What to know : Bitcoin’s climb toward the mid-$70,000s is being powered by steady institutional and macro-driven ETF inflows rather than a surge in retail speculation. As prices near about $76,800, on-chain data show a sharp increase in exchange deposits from larger holders, suggesting many are selling at or near their breakeven levels. This creates a late-cycle "handoff" in which long-term holders distribute coins into ETF demand, leaving bitcoin able to spike on inflows but vulnerable to a pullback toward the low-$70,000s if selling pressure overwhelms new buyers.
Bitcoin’s rally toward $75,000 is running into a wall of supply just as institutional demand is holding steady.
The move higher has been driven largely by macro flows rather than a broad surge in speculative activity. U.S.-listed spot bitcoin ETFs have continued to draw consistent inflows this month, including roughly $240 million in a single session following geopolitical tensions in the Middle East, according to market maker Enflux.
That bid helped lift BTC from around $71,000 to the mid-$70,000s, even as traditional markets absorbed rising oil prices and shifting rate expectations. The pattern, Enflux noted, reflects allocation behavior rather than momentum chasing.
But as bitcoin pushes higher, the character of the market is starting to change.
On-chain data suggests supply is beginning to emerge more aggressively as prices approach a key cost-basis level for short-term holders. Around $76,800 sits the so-called realized price for recent buyers, effectively the average entry point for traders who accumulated during the last phase of the drawdown, according to CryptoQuant. In weaker market regimes, that level has often acted as resistance, as investors who were previously underwater use rallies to exit at breakeven.
It should be noted that the same band capped January's bounce almost to the dollar before prices reversed toward $60,000.
CryptoQuant said bitcoin exchange inflows spiked to roughly 11,000 BTC per hour, the highest since late December, as prices tested the $75,000 to $76,000 range.
At the same time, the average deposit size rose to about 2.25 BTC, the highest daily reading since mid-2024, suggesting that larger holders are driving the move. The share of large transfers jumped from below 10% to above 40% of total inflows within days, a shift the firm said has historically coincided with increased distribution pressure.
That sets up a two-sided market.
On one side, ETF flows and macro tailwinds continue to provide a steady source of demand. On the other, large holders appear to be using the rally to reduce exposure, feeding liquidity into the market as prices approach a widely watched breakeven zone.
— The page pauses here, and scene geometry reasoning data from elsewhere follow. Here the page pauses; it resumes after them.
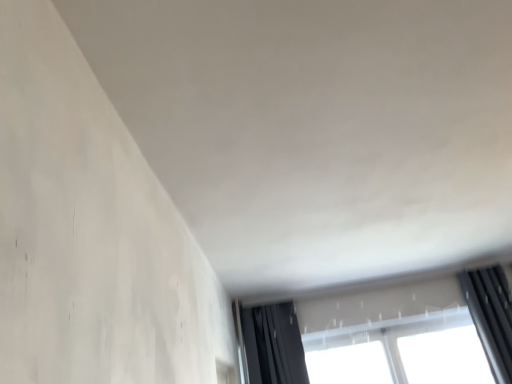
Question: From a real-world perspective, is black fabric curtain at upper right positioned above or below transparent glass window at lower right?

Choices:
 (A) above
 (B) below

Answer: (B)

Question: Do you think black fabric curtain at upper right is within transparent glass window at lower right, or outside of it?

Choices:
 (A) inside
 (B) outside

Answer: (B)

Question: Is point (480, 329) positioned closer to the camera than point (305, 379)?

Choices:
 (A) farther
 (B) closer

Answer: (B)

Question: Choose the correct answer: Is transparent glass window at lower right inside black fabric curtain at upper right or outside it?

Choices:
 (A) inside
 (B) outside

Answer: (B)

Question: From their relative heights in the image, would you say transparent glass window at lower right is taller or shorter than black fabric curtain at upper right?

Choices:
 (A) tall
 (B) short

Answer: (B)

Question: Based on their sizes in the image, would you say transparent glass window at lower right is bigger or smaller than black fabric curtain at upper right?

Choices:
 (A) big
 (B) small

Answer: (B)

Question: Visually, is transparent glass window at lower right positioned to the left or to the right of black fabric curtain at upper right?

Choices:
 (A) right
 (B) left

Answer: (B)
What emerges is less a standoff than a handoff. Long-term holders appear to be distributing coins directly into ETF demand — the exchange inflows CryptoQuant flags and the ETF inflows Enflux tracks are, in effect, two sides of the same transaction, visible in different datasets.
Whether that handoff clears depends on whether the new holders prove stickier than the ones exiting. That is a late-cycle pattern, and it resolves in one of two ways.
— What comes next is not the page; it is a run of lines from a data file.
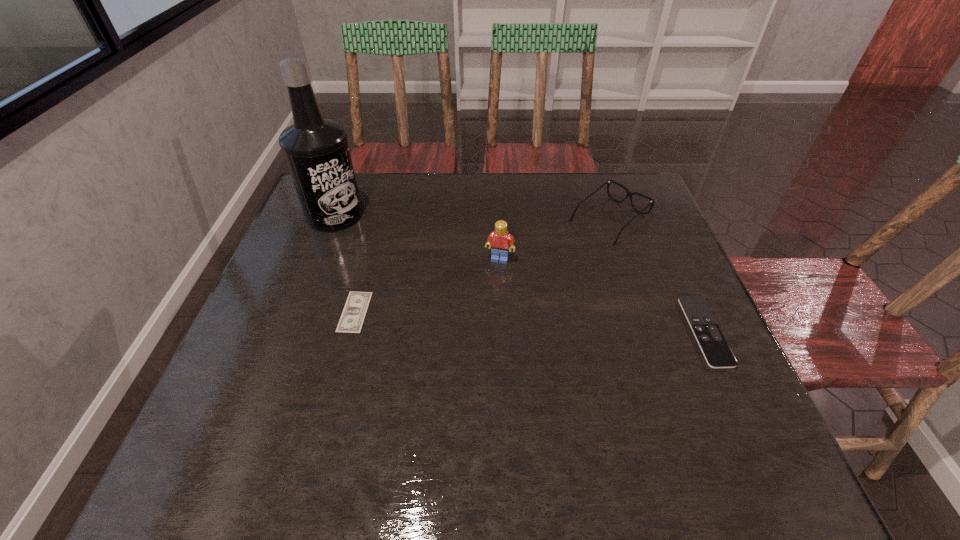
Locate an element on the screen. vacant region located with the lenses facing outward on the spectacles is located at coordinates (493, 307).

Locate an element on the screen. The height and width of the screenshot is (540, 960). vacant area situated with the lenses facing outward on the spectacles is located at coordinates (540, 273).

Find the location of a particular element. free space located with the lenses facing outward on the spectacles is located at coordinates (564, 254).

I want to click on vacant point located on the front label of the liquor, so click(x=400, y=253).

Where is `vacant space located on the front label of the liquor`? vacant space located on the front label of the liquor is located at coordinates (408, 258).

The image size is (960, 540). In order to click on vacant region located 0.050m on the front label of the liquor in this screenshot , I will do `click(366, 233)`.

Locate an element on the screen. The width and height of the screenshot is (960, 540). free space located on the front-facing side of the third object from left to right is located at coordinates (458, 390).

Locate an element on the screen. blank area located 0.400m on the front-facing side of the third object from left to right is located at coordinates (454, 404).

You are a GUI agent. You are given a task and a screenshot of the screen. Output one action in this format:
    pyautogui.click(x=<x>, y=<y>)
    Task: Click on the vacant position located 0.270m on the front-facing side of the third object from left to right
    The height and width of the screenshot is (540, 960).
    Given the screenshot: What is the action you would take?
    pyautogui.click(x=470, y=349)

Image resolution: width=960 pixels, height=540 pixels. Identify the location of spectacles that is at the far edge. (629, 194).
The result is a market that can move higher quickly on inflows, but struggles to sustain those gains once supply builds. A sustained break above the mid-$70,000s would likely require demand to absorb a growing wave of sell pressure. Failing that, the balance could tilt the other way, CryptoQuant writes, leaving bitcoin vulnerable to a pullback toward the low-$70,000s, where the latest leg of the rally began.